I have an Iterator of Strings and would like to concatenate each element preceding one that matches a predicate, e.g. for an Iterator of
Iterator("a", "b", "c break", "d break", "e")
and a predicate of
!line.endsWith("break")
I would like to print out
(Group: 0): a-b-c break
(Group: 1): d break
(Group: 2): e
(without needing to hold in memory more than a single group at a time)
I know I can achieve this with an iterator like below, but there has to be a more "Scala" way of writing this, right?
import scala.collection.mutable.ListBuffer
object IteratingAndAccumulating extends App {
class AccumulatingIterator(lines: Iterator[String])extends Iterator[ListBuffer[String]] {
override def hasNext: Boolean = lines.hasNext
override def next(): ListBuffer[String] = getNextLine(lines, new ListBuffer[String])

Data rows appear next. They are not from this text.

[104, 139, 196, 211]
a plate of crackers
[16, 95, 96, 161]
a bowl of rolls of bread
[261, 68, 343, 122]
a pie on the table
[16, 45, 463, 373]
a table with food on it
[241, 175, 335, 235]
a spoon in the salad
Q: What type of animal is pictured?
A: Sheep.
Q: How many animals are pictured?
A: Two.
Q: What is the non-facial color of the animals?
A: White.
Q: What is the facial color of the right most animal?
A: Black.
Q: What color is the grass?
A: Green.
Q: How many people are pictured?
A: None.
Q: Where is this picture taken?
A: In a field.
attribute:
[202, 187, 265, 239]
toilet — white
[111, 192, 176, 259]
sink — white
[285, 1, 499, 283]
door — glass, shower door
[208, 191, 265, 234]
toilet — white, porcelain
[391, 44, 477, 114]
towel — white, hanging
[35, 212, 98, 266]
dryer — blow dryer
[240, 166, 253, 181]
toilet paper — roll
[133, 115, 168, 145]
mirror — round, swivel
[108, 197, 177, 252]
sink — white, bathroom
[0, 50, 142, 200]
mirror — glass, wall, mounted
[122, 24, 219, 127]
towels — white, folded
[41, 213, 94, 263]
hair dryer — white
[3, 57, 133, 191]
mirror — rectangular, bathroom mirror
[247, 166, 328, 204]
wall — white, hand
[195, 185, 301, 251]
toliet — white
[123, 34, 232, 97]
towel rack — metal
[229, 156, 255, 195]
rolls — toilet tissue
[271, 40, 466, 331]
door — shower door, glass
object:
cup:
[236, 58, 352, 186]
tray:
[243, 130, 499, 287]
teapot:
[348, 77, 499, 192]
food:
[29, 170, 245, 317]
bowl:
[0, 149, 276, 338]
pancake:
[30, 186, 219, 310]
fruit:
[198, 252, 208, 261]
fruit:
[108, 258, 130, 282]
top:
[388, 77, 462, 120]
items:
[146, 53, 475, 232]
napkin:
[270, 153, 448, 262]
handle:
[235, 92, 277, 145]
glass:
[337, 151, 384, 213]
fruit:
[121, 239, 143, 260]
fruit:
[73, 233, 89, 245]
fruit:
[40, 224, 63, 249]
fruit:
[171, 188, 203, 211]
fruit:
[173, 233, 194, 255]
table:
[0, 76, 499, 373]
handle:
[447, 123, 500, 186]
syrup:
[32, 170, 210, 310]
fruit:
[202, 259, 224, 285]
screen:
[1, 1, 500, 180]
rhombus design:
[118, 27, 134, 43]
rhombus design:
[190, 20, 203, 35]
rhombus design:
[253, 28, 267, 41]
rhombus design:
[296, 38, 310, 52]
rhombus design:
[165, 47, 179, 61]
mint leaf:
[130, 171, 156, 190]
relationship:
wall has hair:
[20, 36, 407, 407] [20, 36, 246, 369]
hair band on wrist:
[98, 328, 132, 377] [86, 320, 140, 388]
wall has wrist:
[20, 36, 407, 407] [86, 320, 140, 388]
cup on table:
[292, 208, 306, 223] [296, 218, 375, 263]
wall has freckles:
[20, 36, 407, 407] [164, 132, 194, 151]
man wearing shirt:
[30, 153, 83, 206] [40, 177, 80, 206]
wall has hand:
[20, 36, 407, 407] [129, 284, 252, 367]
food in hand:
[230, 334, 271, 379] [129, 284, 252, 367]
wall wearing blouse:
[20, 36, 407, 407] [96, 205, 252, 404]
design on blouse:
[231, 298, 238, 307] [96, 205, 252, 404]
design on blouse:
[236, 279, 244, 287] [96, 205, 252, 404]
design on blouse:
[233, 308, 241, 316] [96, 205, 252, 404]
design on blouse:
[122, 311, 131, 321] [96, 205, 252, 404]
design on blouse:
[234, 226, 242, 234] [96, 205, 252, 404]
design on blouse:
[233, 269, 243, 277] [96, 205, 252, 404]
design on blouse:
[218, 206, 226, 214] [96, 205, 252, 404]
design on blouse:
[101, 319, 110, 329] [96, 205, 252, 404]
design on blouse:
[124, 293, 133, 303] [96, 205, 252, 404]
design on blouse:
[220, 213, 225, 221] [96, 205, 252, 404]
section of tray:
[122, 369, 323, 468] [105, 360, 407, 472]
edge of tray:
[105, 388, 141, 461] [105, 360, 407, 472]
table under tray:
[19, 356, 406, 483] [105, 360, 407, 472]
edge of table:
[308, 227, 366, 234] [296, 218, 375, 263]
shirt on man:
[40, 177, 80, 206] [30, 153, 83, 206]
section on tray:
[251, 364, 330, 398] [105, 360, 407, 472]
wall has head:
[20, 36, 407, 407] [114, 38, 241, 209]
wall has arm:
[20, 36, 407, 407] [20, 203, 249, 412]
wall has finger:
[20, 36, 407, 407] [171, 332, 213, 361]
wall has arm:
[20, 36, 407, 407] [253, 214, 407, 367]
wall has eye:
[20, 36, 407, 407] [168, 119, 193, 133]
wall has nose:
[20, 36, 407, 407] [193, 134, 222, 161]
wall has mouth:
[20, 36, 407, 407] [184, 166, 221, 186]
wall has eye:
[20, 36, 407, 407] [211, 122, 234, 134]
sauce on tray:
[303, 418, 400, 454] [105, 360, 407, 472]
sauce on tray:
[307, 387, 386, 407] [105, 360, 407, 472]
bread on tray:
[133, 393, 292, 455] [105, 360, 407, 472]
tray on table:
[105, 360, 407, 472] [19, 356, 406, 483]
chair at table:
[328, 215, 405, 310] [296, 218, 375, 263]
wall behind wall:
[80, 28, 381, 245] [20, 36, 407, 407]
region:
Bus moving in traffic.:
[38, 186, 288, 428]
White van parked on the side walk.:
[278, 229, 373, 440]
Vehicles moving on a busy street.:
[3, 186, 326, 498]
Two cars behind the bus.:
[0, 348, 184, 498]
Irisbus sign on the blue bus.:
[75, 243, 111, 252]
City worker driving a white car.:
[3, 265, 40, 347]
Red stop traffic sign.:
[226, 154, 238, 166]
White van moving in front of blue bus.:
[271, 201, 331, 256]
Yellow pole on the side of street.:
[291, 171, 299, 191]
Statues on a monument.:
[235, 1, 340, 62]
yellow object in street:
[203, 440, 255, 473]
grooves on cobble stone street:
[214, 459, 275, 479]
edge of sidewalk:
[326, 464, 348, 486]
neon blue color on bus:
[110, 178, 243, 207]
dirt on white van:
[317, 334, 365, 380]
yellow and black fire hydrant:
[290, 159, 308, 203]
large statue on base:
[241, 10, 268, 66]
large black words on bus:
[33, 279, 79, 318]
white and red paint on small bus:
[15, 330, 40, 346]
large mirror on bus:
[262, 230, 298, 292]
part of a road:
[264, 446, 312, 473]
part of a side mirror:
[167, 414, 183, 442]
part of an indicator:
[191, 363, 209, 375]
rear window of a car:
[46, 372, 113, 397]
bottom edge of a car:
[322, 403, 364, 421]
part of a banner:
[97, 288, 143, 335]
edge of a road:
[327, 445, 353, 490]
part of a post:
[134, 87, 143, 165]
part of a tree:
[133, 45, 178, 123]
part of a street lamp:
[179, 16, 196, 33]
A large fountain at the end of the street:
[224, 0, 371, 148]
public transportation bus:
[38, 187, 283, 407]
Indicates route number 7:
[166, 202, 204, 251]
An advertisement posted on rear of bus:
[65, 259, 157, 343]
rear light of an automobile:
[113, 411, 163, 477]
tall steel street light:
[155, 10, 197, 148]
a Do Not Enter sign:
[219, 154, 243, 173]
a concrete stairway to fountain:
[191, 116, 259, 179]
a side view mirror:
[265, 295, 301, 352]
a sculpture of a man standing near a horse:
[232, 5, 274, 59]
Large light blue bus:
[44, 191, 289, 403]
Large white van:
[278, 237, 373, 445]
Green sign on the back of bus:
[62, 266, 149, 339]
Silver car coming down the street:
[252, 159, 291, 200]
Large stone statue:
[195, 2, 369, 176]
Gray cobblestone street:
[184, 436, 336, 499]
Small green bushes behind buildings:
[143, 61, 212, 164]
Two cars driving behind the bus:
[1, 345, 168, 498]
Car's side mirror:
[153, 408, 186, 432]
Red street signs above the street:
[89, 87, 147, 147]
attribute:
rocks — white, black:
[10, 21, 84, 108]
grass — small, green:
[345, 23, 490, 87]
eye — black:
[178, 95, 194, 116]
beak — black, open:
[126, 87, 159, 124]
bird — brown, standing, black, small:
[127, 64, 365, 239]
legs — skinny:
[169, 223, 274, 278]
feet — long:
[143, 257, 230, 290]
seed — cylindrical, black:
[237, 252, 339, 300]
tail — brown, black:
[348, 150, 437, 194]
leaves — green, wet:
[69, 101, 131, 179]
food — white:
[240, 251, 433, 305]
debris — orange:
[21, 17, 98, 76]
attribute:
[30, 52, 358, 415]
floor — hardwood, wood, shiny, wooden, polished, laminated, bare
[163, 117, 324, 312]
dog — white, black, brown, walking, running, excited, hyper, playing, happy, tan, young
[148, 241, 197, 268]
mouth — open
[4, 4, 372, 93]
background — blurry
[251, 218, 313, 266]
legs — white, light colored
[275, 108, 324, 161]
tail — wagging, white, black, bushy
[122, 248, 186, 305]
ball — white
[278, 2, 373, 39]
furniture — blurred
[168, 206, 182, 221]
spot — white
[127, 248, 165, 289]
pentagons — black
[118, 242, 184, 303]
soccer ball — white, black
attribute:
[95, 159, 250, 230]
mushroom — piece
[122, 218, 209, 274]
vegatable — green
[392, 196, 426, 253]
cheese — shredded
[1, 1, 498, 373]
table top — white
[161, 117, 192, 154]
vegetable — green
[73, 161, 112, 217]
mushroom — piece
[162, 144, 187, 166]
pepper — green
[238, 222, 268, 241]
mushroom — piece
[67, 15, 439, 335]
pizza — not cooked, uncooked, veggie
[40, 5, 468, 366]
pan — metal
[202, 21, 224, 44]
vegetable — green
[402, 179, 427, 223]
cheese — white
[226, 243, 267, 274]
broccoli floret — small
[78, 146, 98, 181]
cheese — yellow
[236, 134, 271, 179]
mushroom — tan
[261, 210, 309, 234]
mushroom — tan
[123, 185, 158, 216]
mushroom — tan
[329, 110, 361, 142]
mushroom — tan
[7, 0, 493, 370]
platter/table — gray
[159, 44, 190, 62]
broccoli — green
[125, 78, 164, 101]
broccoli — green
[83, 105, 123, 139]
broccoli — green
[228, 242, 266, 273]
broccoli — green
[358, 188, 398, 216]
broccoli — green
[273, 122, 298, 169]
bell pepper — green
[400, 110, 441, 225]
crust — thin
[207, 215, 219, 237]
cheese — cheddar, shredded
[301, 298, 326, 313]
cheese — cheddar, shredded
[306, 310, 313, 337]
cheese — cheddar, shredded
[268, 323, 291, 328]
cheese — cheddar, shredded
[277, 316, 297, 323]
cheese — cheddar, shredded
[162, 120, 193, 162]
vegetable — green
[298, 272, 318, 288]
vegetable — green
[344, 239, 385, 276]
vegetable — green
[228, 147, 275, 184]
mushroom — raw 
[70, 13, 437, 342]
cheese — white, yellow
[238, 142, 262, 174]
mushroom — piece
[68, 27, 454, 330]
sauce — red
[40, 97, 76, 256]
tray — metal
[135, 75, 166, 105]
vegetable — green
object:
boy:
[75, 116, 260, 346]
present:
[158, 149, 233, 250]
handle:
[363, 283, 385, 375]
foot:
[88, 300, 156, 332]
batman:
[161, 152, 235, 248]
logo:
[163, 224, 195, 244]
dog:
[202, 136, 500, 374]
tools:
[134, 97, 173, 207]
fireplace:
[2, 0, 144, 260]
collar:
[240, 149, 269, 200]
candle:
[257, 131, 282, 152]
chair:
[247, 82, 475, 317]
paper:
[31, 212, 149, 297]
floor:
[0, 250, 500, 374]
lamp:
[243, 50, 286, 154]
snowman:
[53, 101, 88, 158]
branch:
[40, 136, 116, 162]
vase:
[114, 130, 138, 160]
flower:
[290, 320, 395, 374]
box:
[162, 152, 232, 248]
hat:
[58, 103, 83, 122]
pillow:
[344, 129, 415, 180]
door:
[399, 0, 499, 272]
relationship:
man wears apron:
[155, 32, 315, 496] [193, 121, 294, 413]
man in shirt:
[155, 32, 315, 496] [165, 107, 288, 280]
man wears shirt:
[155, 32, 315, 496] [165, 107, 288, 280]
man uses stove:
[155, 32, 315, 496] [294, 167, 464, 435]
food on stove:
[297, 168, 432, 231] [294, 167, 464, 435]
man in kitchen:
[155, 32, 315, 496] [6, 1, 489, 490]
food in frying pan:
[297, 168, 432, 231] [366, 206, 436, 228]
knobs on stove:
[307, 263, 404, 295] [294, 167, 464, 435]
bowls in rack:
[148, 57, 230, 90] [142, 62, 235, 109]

def getNextLine(lines: Iterator[String], accumulator: ListBuffer[String]): ListBuffer[String] = {
val line = lines.next
accumulator += line
if (line.endsWith("break") || !lines.hasNext) accumulator
else getNextLine(lines, accumulator)
}
}
new AccumulatingIterator(Iterator("a", "b", "c break", "d break", "e"))
.map(_.mkString("-")).zipWithIndex.foreach{
case (conc, i) =>
println(s"(Group: $i): $conc")
}
}
many thanks,
Fil
Here is a simple solution if you don't mind loading the entire contents into memory at once:
val lines: List[List[String]] = it.foldLeft(List(List.empty[String])) {
case (head::tail, x) if predicate(x) => Nil :: (x::head) :: tail
case (head::tail, x) => (x::head ) :: tail
}.dropWhile(_.isEmpty).map(_.reverse).reverse
If you would rather iterate through the strings and groups one-by-one, it gets a little bit more involved:
// first "instrument" the iterator, by "demarcating" group boundaries with None:
val instrumented: Iterator[Option[String]] = it.flatMap {
case x if predicate(x) => Seq(Some(x), None)
case x => Seq(Some(x))
}
// And now, wrap it around into another iterator, constructing groups:
val lines: Iterator[Iterator[String]] = Iterator.continually {
instrumented.takeWhile(_.nonEmpty).flatten
}.takeWhile(_.nonEmpty)